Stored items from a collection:
----------

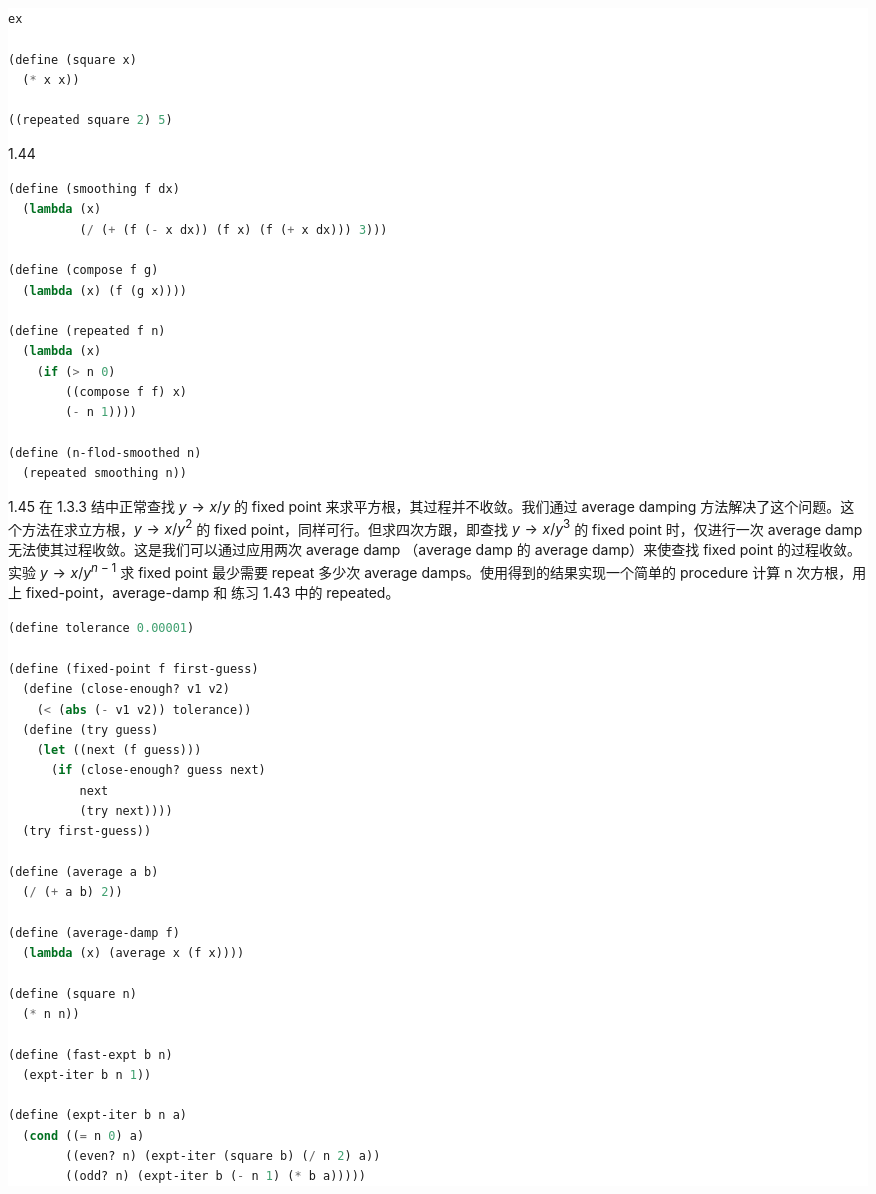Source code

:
 ```lisp
ex

(define (square x)
  (* x x))

((repeated square 2) 5)
```



1.44

```lisp
(define (smoothing f dx)
  (lambda (x)
          (/ (+ (f (- x dx)) (f x) (f (+ x dx))) 3)))

(define (compose f g)
  (lambda (x) (f (g x))))

(define (repeated f n)
  (lambda (x)
    (if (> n 0)
        ((compose f f) x)
        (- n 1))))

(define (n-flod-smoothed n)
  (repeated smoothing n))
```



1.45 在 1.3.3 结中正常查找 $y \rightarrow x/y$ 的 fixed point 来求平方根，其过程并不收敛。我们通过 average damping 方法解决了这个问题。这个方法在求立方根，$y\rightarrow x/y^2$ 的 fixed point，同样可行。但求四次方跟，即查找 $y \rightarrow x/y^3$ 的 fixed point 时，仅进行一次 average damp 无法使其过程收敛。这是我们可以通过应用两次 average damp （average damp 的 average damp）来使查找 fixed point 的过程收敛。实验 $y \rightarrow x/y^{n-1}$ 求 fixed point 最少需要 repeat 多少次 average damps。使用得到的结果实现一个简单的 procedure 计算 n 次方根，用上 fixed-point，average-damp 和 练习 1.43 中的 repeated。

```lisp
(define tolerance 0.00001)

(define (fixed-point f first-guess)
  (define (close-enough? v1 v2)
    (< (abs (- v1 v2)) tolerance))
  (define (try guess)
    (let ((next (f guess)))
      (if (close-enough? guess next)
          next
          (try next))))
  (try first-guess))

(define (average a b)
  (/ (+ a b) 2))

(define (average-damp f)
  (lambda (x) (average x (f x))))

(define (square n)
  (* n n))

(define (fast-expt b n)
  (expt-iter b n 1))

(define (expt-iter b n a)
  (cond ((= n 0) a)
        ((even? n) (expt-iter (square b) (/ n 2) a))
        ((odd? n) (expt-iter b (- n 1) (* b a)))))
```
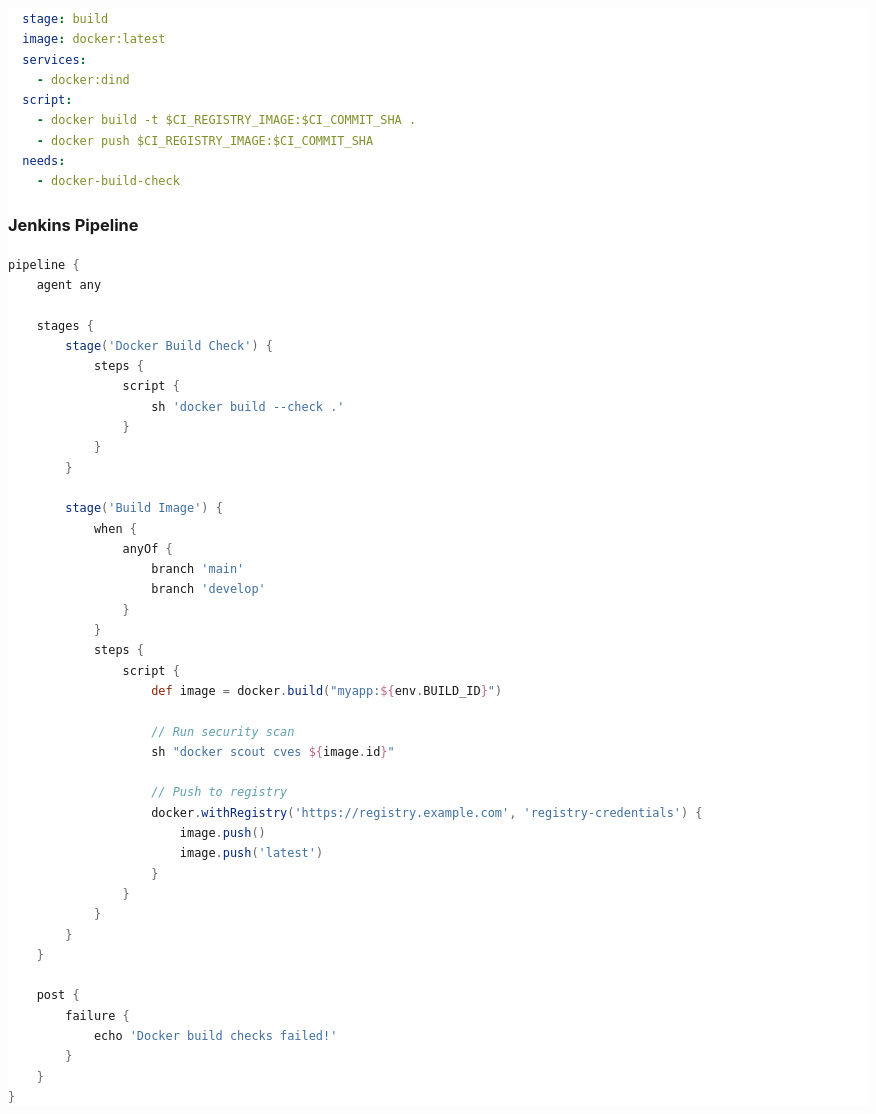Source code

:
 ```yaml
  stage: build
  image: docker:latest
  services:
    - docker:dind
  script:
    - docker build -t $CI_REGISTRY_IMAGE:$CI_COMMIT_SHA .
    - docker push $CI_REGISTRY_IMAGE:$CI_COMMIT_SHA
  needs:
    - docker-build-check
```

### Jenkins Pipeline

```groovy
pipeline {
    agent any
    
    stages {
        stage('Docker Build Check') {
            steps {
                script {
                    sh 'docker build --check .'
                }
            }
        }
        
        stage('Build Image') {
            when {
                anyOf {
                    branch 'main'
                    branch 'develop'
                }
            }
            steps {
                script {
                    def image = docker.build("myapp:${env.BUILD_ID}")
                    
                    // Run security scan
                    sh "docker scout cves ${image.id}"
                    
                    // Push to registry
                    docker.withRegistry('https://registry.example.com', 'registry-credentials') {
                        image.push()
                        image.push('latest')
                    }
                }
            }
        }
    }
    
    post {
        failure {
            echo 'Docker build checks failed!'
        }
    }
}
```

----------

• _INSTRUCTIONS TO FOLLOW_
Output every entry exactly as given; pictures are not part of the copy.

• _EXPECTED ANSWER_
Source code

:
 ```lisp
ex

(define (square x)
  (* x x))

((repeated square 2) 5)
```



1.44

```lisp
(define (smoothing f dx)
  (lambda (x)
          (/ (+ (f (- x dx)) (f x) (f (+ x dx))) 3)))

(define (compose f g)
  (lambda (x) (f (g x))))

(define (repeated f n)
  (lambda (x)
    (if (> n 0)
        ((compose f f) x)
        (- n 1))))

(define (n-flod-smoothed n)
  (repeated smoothing n))
```



1.45 在 1.3.3 结中正常查找 $y \rightarrow x/y$ 的 fixed point 来求平方根，其过程并不收敛。我们通过 average damping 方法解决了这个问题。这个方法在求立方根，$y\rightarrow x/y^2$ 的 fixed point，同样可行。但求四次方跟，即查找 $y \rightarrow x/y^3$ 的 fixed point 时，仅进行一次 average damp 无法使其过程收敛。这是我们可以通过应用两次 average damp （average damp 的 average damp）来使查找 fixed point 的过程收敛。实验 $y \rightarrow x/y^{n-1}$ 求 fixed point 最少需要 repeat 多少次 average damps。使用得到的结果实现一个简单的 procedure 计算 n 次方根，用上 fixed-point，average-damp 和 练习 1.43 中的 repeated。

```lisp
(define tolerance 0.00001)

(define (fixed-point f first-guess)
  (define (close-enough? v1 v2)
    (< (abs (- v1 v2)) tolerance))
  (define (try guess)
    (let ((next (f guess)))
      (if (close-enough? guess next)
          next
          (try next))))
  (try first-guess))

(define (average a b)
  (/ (+ a b) 2))

(define (average-damp f)
  (lambda (x) (average x (f x))))

(define (square n)
  (* n n))

(define (fast-expt b n)
  (expt-iter b n 1))

(define (expt-iter b n a)
  (cond ((= n 0) a)
        ((even? n) (expt-iter (square b) (/ n 2) a))
        ((odd? n) (expt-iter b (- n 1) (* b a)))))
```
Source code

:
 ```yaml
  stage: build
  image: docker:latest
  services:
    - docker:dind
  script:
    - docker build -t $CI_REGISTRY_IMAGE:$CI_COMMIT_SHA .
    - docker push $CI_REGISTRY_IMAGE:$CI_COMMIT_SHA
  needs:
    - docker-build-check
```

### Jenkins Pipeline

```groovy
pipeline {
    agent any
    
    stages {
        stage('Docker Build Check') {
            steps {
                script {
                    sh 'docker build --check .'
                }
            }
        }
        
        stage('Build Image') {
            when {
                anyOf {
                    branch 'main'
                    branch 'develop'
                }
            }
            steps {
                script {
                    def image = docker.build("myapp:${env.BUILD_ID}")
                    
                    // Run security scan
                    sh "docker scout cves ${image.id}"
                    
                    // Push to registry
                    docker.withRegistry('https://registry.example.com', 'registry-credentials') {
                        image.push()
                        image.push('latest')
                    }
                }
            }
        }
    }
    
    post {
        failure {
            echo 'Docker build checks failed!'
        }
    }
}
```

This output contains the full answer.